| EJERCICIO 1 |
Resume en forma de lista el párrafo de la noticia sobre los alquileres sumergidos en Castellón que empieza por «El número de alquileres de viviendas al margen de la ley», sin omitir sus datos principales.
| EJERCICIO 2 |
Según la noticia sobre los alquileres sumergidos en Castellón, ¿qué sector lleva años denunciando el alquiler ilegal de segundas residencias y apartamentos en la costa durante el verano?

| TEXTO DE LECTURA |
────────────────────

El número de alquileres sumergidos de viviendas se triplica en Castellón

El número de alquileres de viviendas al margen de la ley en Castellón se ha triplicado en solo un año. Así lo calculan los Técnicos del Ministerio de Hacienda (Gestha) a partir de las estadísticas del Ministerio de la Vivienda y los declarantes del IRPF. El número de residencias arrendadas según el Ministerio de Vivienda es de 25.456 y solo 9.862 están declaradas, con lo que 15.594 se consideran ilegales. El triple que en el ejercicio anterior, cuando esta cifra ascendía a 5.521.

Esta noticia no ha sentado nada bien al sector turístico, que lleva años denunciando que cuando llega el verano miles de castellonenses hacen su particular agosto alquilando segundas residencias y apartamentos en la costa de forma ilegal y sin ofrecer ninguna garantía a los turistas. Una práctica al alza desde que se inició la crisis y que afecta a prácticamente todo el país.

────────────────────

(Datos recopilados)
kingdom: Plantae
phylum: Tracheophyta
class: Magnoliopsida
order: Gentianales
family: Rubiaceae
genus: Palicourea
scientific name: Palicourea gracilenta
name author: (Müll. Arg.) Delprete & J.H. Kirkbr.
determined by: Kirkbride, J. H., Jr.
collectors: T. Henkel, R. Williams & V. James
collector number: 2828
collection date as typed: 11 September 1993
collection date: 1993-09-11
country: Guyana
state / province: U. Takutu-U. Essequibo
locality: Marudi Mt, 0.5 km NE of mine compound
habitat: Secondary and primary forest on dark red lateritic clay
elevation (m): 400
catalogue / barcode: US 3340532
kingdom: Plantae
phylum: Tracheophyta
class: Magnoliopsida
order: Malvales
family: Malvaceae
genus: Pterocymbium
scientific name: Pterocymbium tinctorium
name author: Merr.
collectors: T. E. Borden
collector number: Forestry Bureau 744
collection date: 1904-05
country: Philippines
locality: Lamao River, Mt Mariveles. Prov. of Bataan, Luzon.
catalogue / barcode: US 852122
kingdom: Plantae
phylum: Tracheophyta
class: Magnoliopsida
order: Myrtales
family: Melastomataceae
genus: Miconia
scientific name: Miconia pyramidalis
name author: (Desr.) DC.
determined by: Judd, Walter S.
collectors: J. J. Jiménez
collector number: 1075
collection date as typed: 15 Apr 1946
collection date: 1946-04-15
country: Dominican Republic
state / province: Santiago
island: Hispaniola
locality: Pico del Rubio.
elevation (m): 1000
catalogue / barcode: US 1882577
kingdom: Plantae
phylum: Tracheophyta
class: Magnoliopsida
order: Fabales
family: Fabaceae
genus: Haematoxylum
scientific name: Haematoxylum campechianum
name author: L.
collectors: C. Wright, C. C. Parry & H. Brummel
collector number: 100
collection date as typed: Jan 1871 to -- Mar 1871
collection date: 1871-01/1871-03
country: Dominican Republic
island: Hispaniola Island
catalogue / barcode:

────────────────────

| SOLUCIÓN DESARROLLADA 1 |
- En Castellón, los alquileres de viviendas al margen de la ley se han triplicado en solo un año.
- El cálculo es de los Técnicos del Ministerio de Hacienda (Gestha), que se basan en las estadísticas del Ministerio de la Vivienda y en los declarantes del IRPF.
- Según el Ministerio de Vivienda, hay 25.456 residencias arrendadas, de las que solo 9.862 están declaradas.
- Se consideran ilegales 15.594, frente a las 5.521 del ejercicio anterior.

| SOLUCIÓN DESARROLLADA 2 |
El sector turístico.